As of today, we are still far from the decarbonization target that would keep the temperature increase below 1.5 degrees Celsius by the end of the century. However, we currently still have a CO2 budget, ie, the amount of carbon that we can emit while still having a chance to slow global warming within 1.5 degrees centigrade. As of today, we have about 400 billion tons of CO2 budget and if business as usual remains, we will spend this budget within 9 years. Just as a reference, the United States emits 7.2 billion tons of GHG per year. So, let’s look at the business opportunity at hand and get to work to ensure that decarbonization accelerates across sectors.
The business opportunity
Decarbonizing our economies will be costly, but as in all investment, and disruptive changes capital and risk taking must be at the core of this transformation. Under the 1,5 C Net-Zero plans almost $30 trillion dollars will have to be invested by 2050. This corresponds to roughly 4 percent of annual GDP (in 2021 money).
According to the management consultant McKinsey, the growing demand for net-zero services and technologies is accelerating and could generate more than $12 trillion of annual sales by 2030 with key leading sectors including transport ($2.3 trillion to $2.7 trillion per year), power ($1.0 trillion to $1.5 trillion), and hydrogen ($650 billion to $850 billion). Such a transformation of the global economy will create significant growth potential for climate technologies and solutions as already evidenced by the massive growth of green startups and green unicorns (companies valued at over 1 billion dollars).

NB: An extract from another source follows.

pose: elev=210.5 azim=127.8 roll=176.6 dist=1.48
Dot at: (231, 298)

The price tag to reach Net-Zero is clearly significant, however, the cost of unmanaged and unpredictable climate change (based on business as usual) would be much higher as climate events are projected to affect about 20 percent of global GDP by 2040. In the US alone according to the While House, natural hazards could cost the U.S. federal budget about $2 trillion per year, a 7.1% loss in annual revenue by the end of the century.
The market status and the opportunities ahead
While many decarbonizing technologies in the energy, mobility and manufacturing sectors require more investment to make the underpinning technologies scalable, there are positive market signals indicating that large corporations believe that green hydrogen, green steel, green aluminum, and green cement (just to name a few) will become economically viable very soon.
In 2021 alone green tech companies attracted investment of over $1 trillion dollar, while the market capitalization of oil and gas companies declined by roughly $690 billion. In 2002, the Davos First Mover Coalition (FMC) expanded its green transformation partnership to over 55 leading corporations that have started buying billions of dollars of decarbonizing technologies to scale up green tech “early adoption.”
Another interesting trend of sustainability start-ups is that these companies are embracing the “Silicon Valley approach,” taking huge risks and raising massive capital to challenge the market status quo. Among these, Green unicorns are creating value for shareholders more rapidly than previously expected, reaching the billion-dollar valuation significantly faster than early-stage companies in conventional sectors. On average, green tech startups have taken four years to join the unicorn club, as opposed to seven years for startups in other sectors.
As business leaders, we must think that companies producing low-emissions goods and services will have a much bigger market share, while higher emission products and services will lose market capitalization and competitiveness. Those companies that invest in decarbonization now will gain competitive advantages and stronger brand equity for being able to offer low climate impact products and services.
We expect the Net-Zero movement to catalyze trillions of dollars invested in renewable energy, clean fuels, and carbon capture and storage in the short term. The shift to low carbon technology will accelerate further as decarbonization becomes the fastest growing business and investment opportunity to enable the Net-Zero targets. Finally, as climate risk is being prioritized by all market participants and politicians, this is a great time to refocus your business or start investing to decarbonize the global economy.